**Your objective:**
What you return should be the lines from the one with "kettle: none [19,262,55,305]" through the one with "cardboard box: none" in the data below, reproduced exactly with both ends, and no pictures at all.

**Records drawn from a dataset:**
▬▬▬▬▬▬
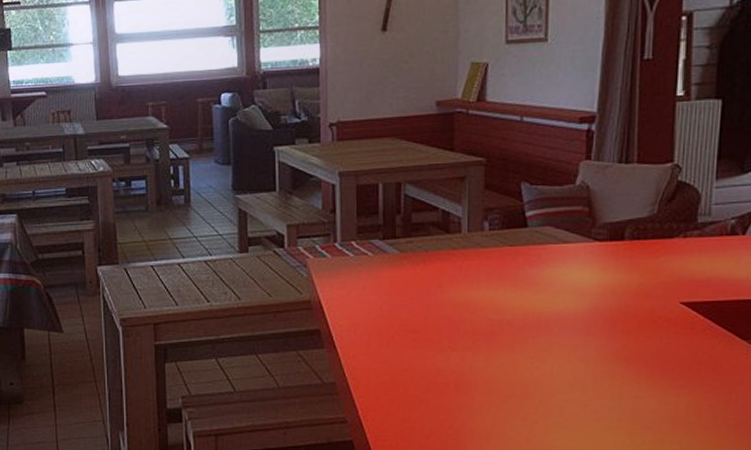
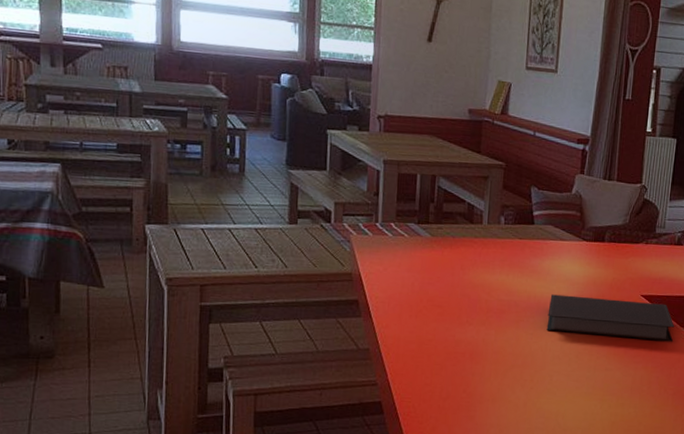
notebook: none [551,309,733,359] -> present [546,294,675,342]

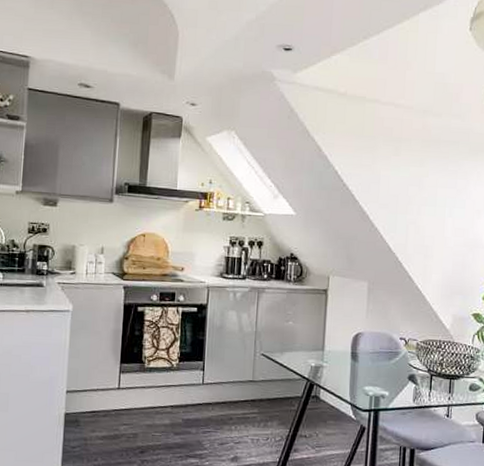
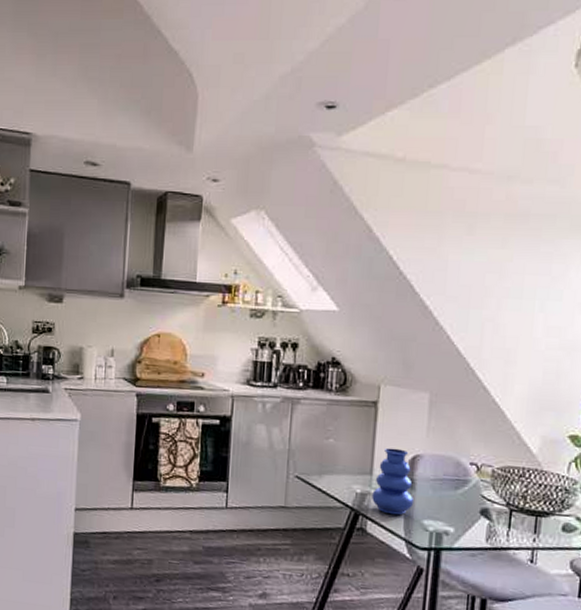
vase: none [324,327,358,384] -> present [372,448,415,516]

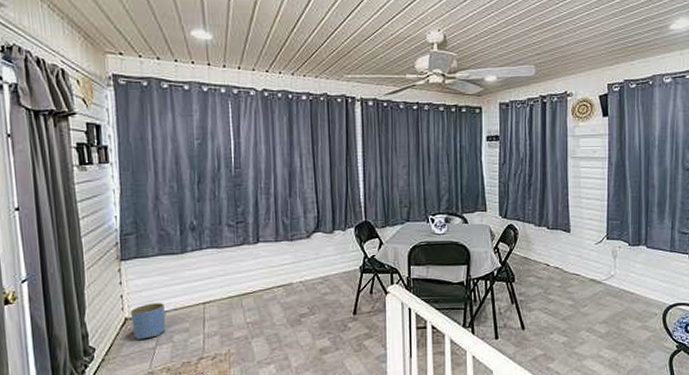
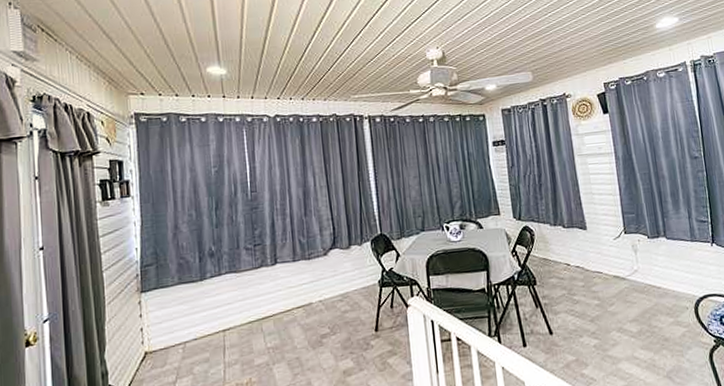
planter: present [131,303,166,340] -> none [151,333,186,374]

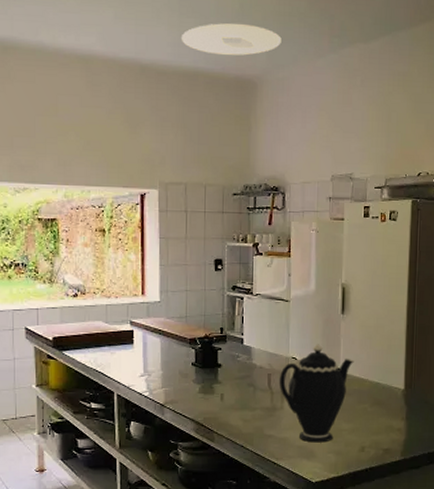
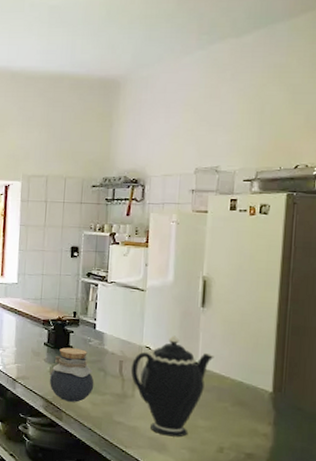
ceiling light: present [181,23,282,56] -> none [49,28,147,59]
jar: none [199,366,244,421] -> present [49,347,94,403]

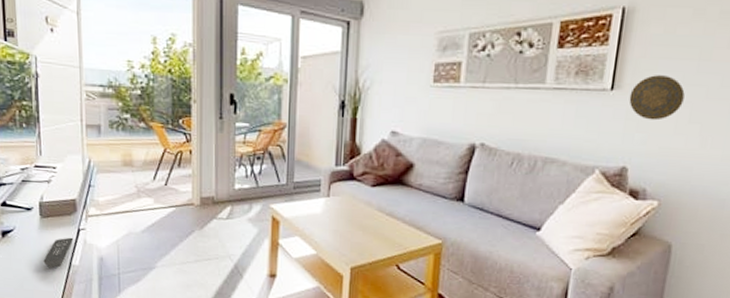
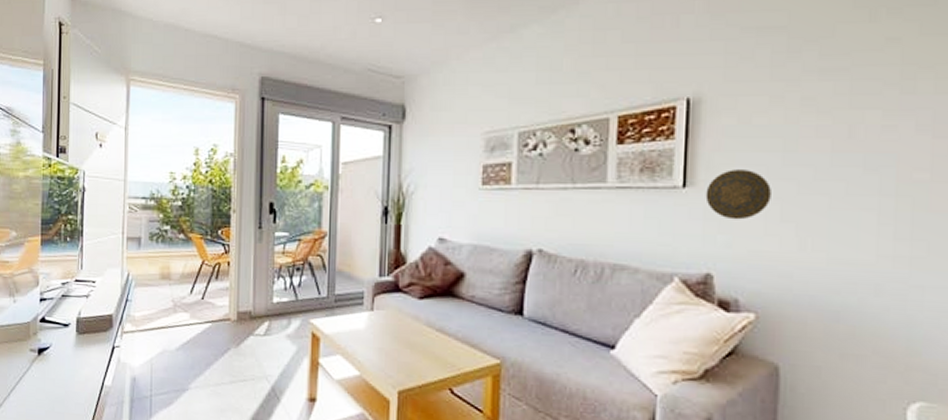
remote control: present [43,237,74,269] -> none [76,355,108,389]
▬▬▬▬▬▬
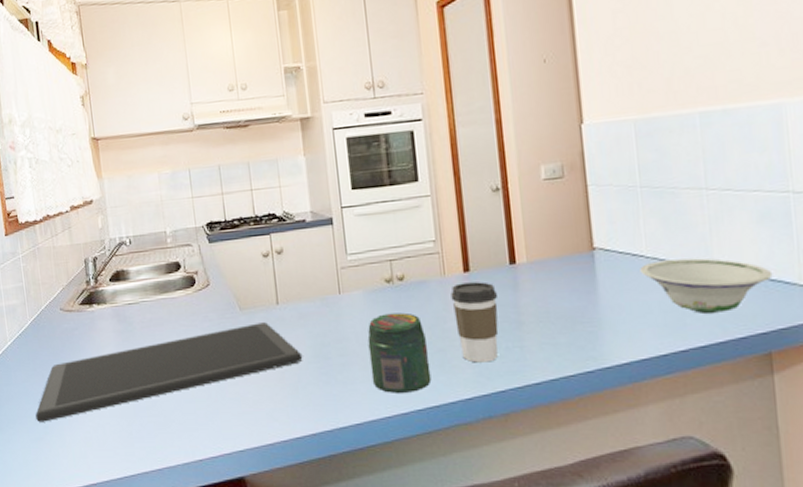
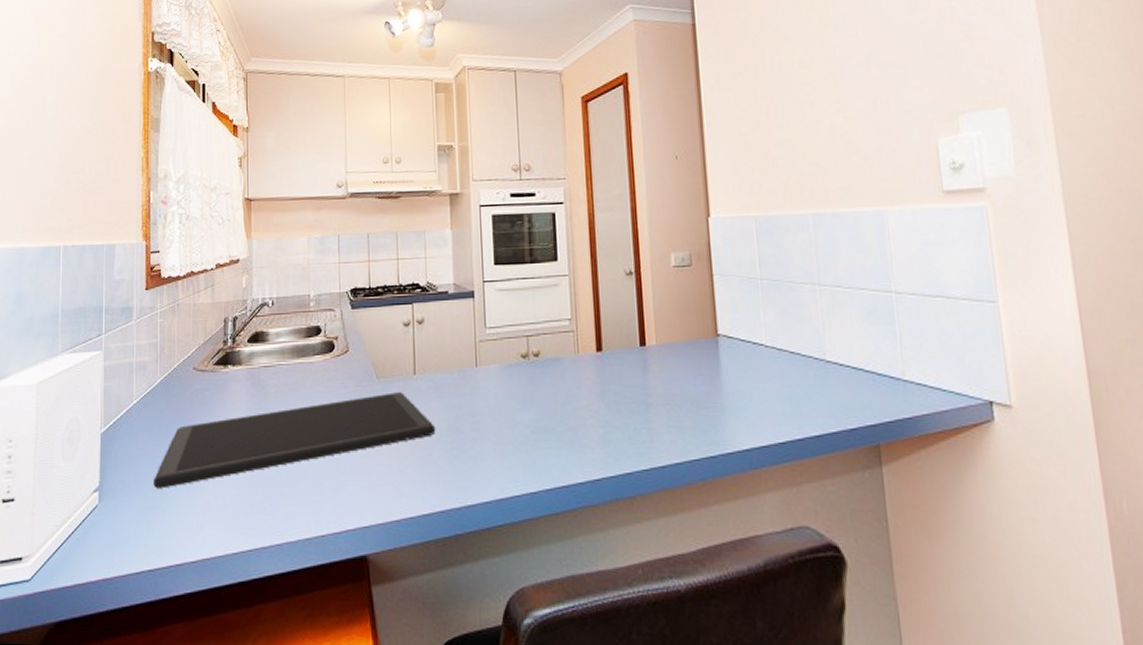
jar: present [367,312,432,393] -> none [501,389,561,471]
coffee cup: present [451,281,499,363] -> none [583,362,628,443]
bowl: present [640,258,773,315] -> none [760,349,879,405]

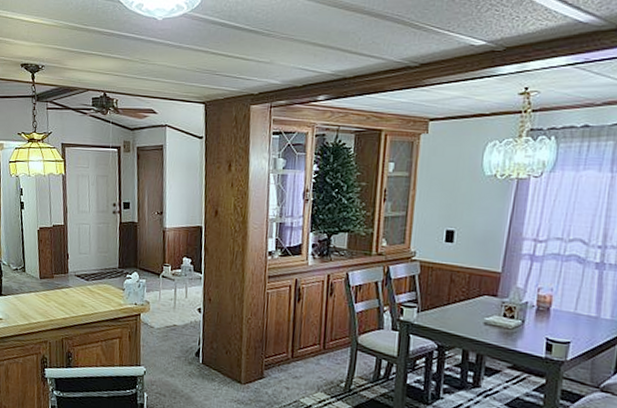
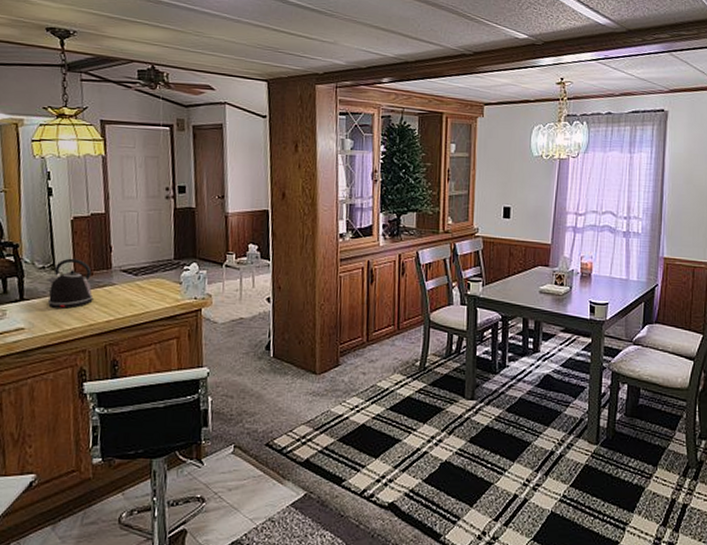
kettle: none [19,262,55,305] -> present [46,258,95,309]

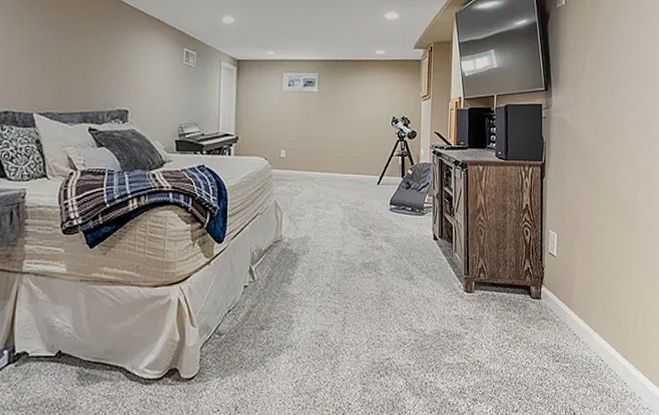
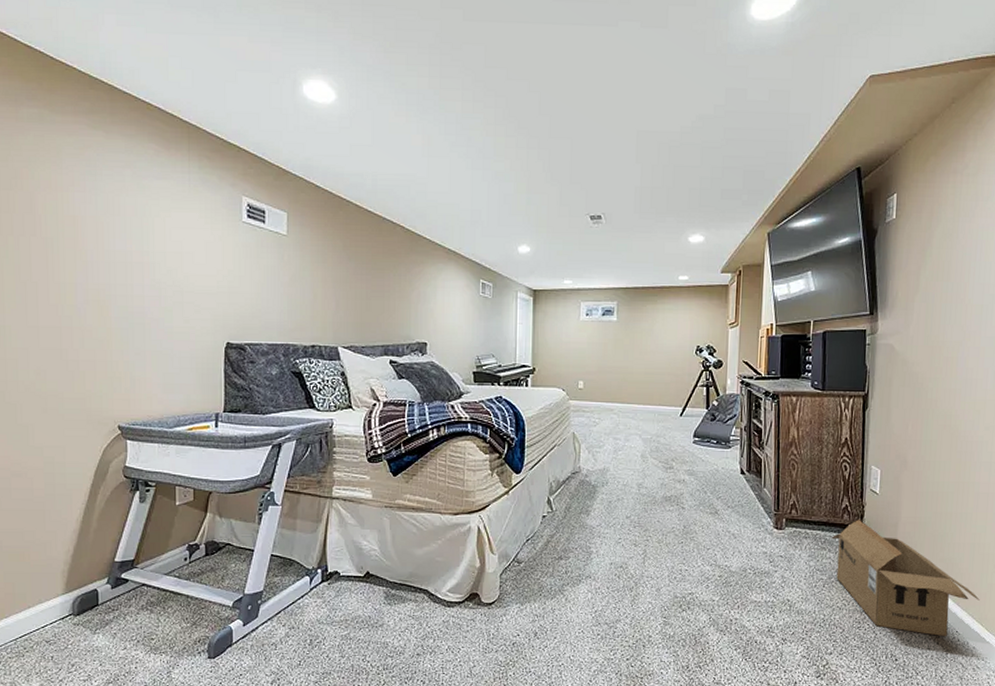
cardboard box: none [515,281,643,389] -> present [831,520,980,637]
▬▬▬▬▬▬
**Answer space:**
kettle: none [19,262,55,305] -> present [46,258,95,309]

cardboard box: none [515,281,643,389] -> present [831,520,980,637]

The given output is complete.